The storyline itself is quite interesting lore-wise, but suffers from a very repetitive quest design, as each quest is clearly built around navigating a PVP zone and doing mostly combat encounters. A big diversion from quests in base game zones, as well as quests in later DLCs.
However, I must give props to the idea of the Imperial Sewers – a sprawling public dungeon space with PVP is exactly how the entire DLC should’ve looked like. No zone story, just messing around fighting bosses and players. The insane size of the zone means you rarely feel cramped against players, allowing you ample room to breathe and explore, but retaining the threat of someone coming around the corner.

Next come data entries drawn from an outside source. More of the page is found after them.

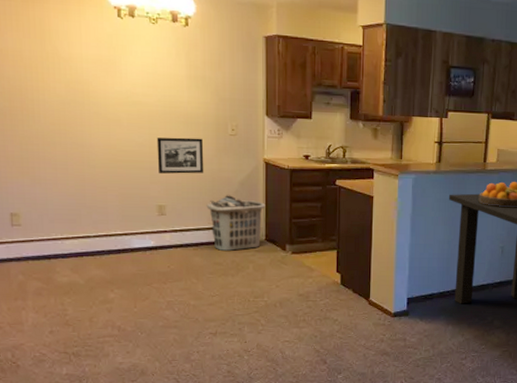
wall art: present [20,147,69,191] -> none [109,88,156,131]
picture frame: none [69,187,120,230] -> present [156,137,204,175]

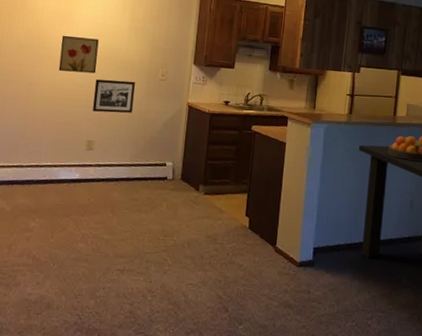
wall art: none [109,88,156,131] -> present [58,35,99,74]
clothes hamper: present [206,195,265,251] -> none [130,134,185,188]

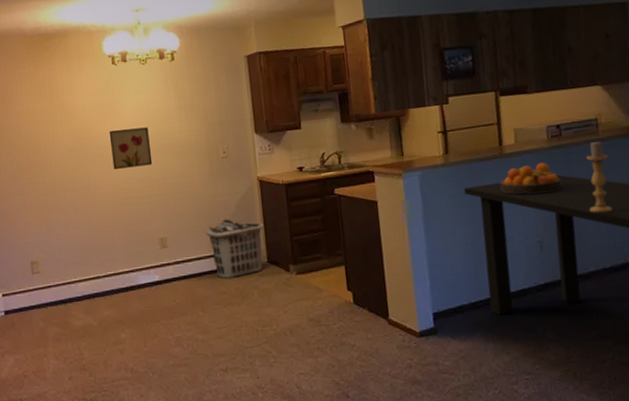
picture frame: present [93,79,135,114] -> none [154,165,201,207]
clothes hamper: none [130,134,185,188] -> present [205,219,264,279]

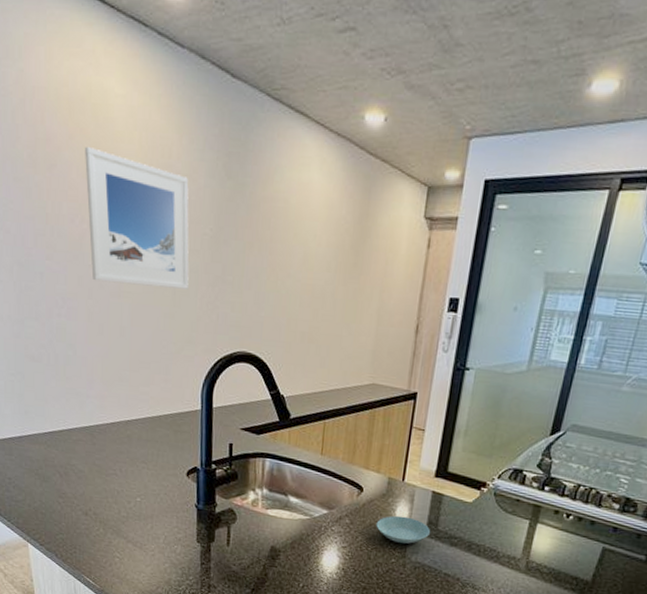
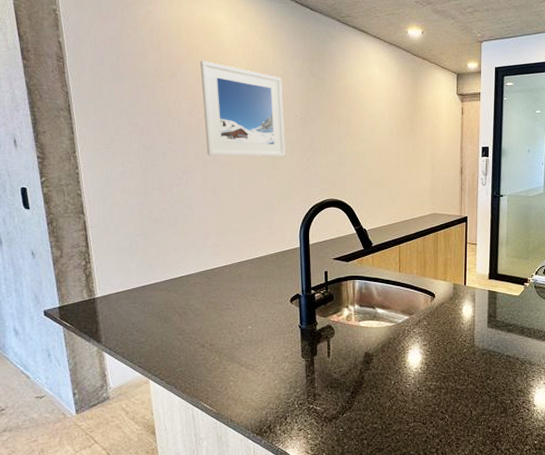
saucer: present [376,515,431,544] -> none [448,313,492,335]

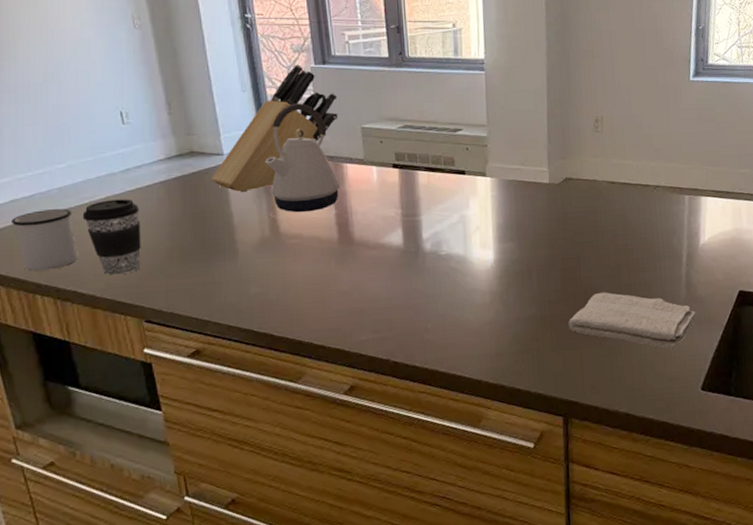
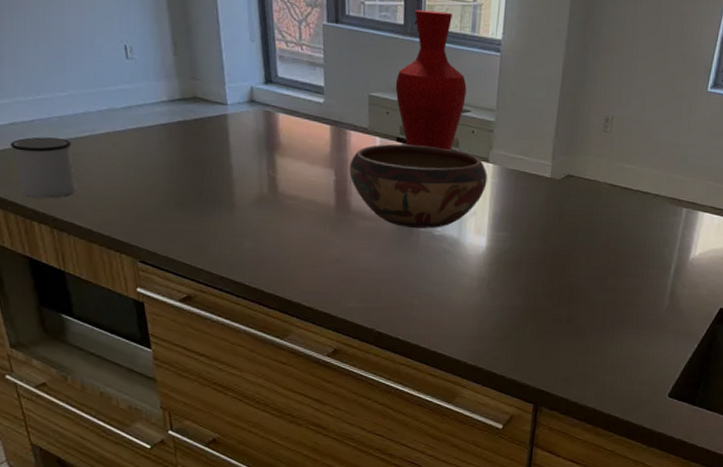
coffee cup: present [82,199,141,276] -> none [81,135,140,213]
knife block: present [210,64,338,193] -> none [212,19,348,147]
kettle: present [265,103,340,213] -> none [268,60,342,175]
decorative bowl: none [349,168,487,251] -> present [349,143,487,229]
vase: none [386,40,456,171] -> present [395,9,467,151]
washcloth: present [568,292,697,350] -> none [550,292,675,356]

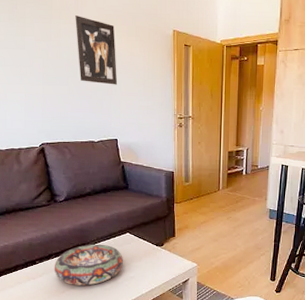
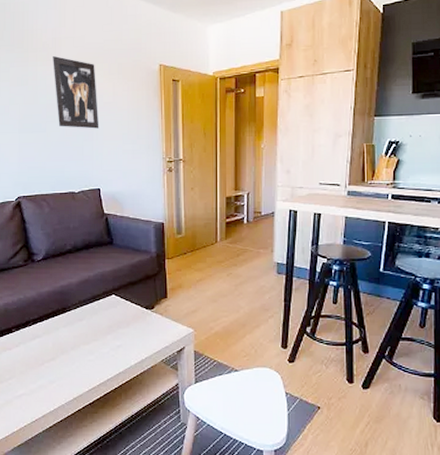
decorative bowl: present [54,244,123,286] -> none [31,308,108,356]

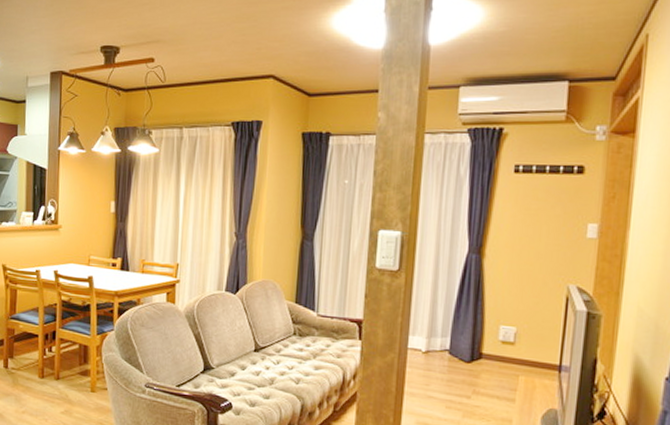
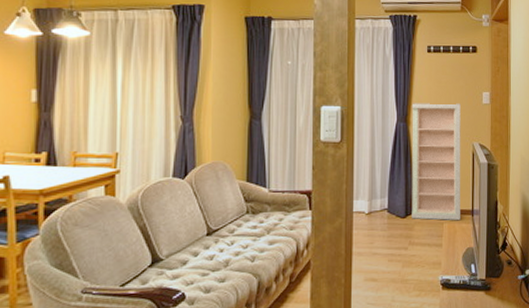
shelving unit: none [478,232,555,376] -> present [412,103,461,221]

Storyline and lore: 3/5 Mediocre. Good conclusion but bad integration with a PVP zone, and repetitive combat quests.

Environment: 4/5 Good. Interesting twist on Imperial City, and Sewers are both interesting and entertaining to explore. A bit too much trademark "Molag Balls purple" after Coldharbour, but what can you do right?

Gameplay and activities: 3/5 Mediocre (4/5 if I disregard bad mix of storyline and PVP). Fun PVP and PVE content when you're not trying to simply do the story. Weird choice to put a storyline.

Music: 3/5 Mediocre. Nothing impressive at all, mostly rehashed tracks.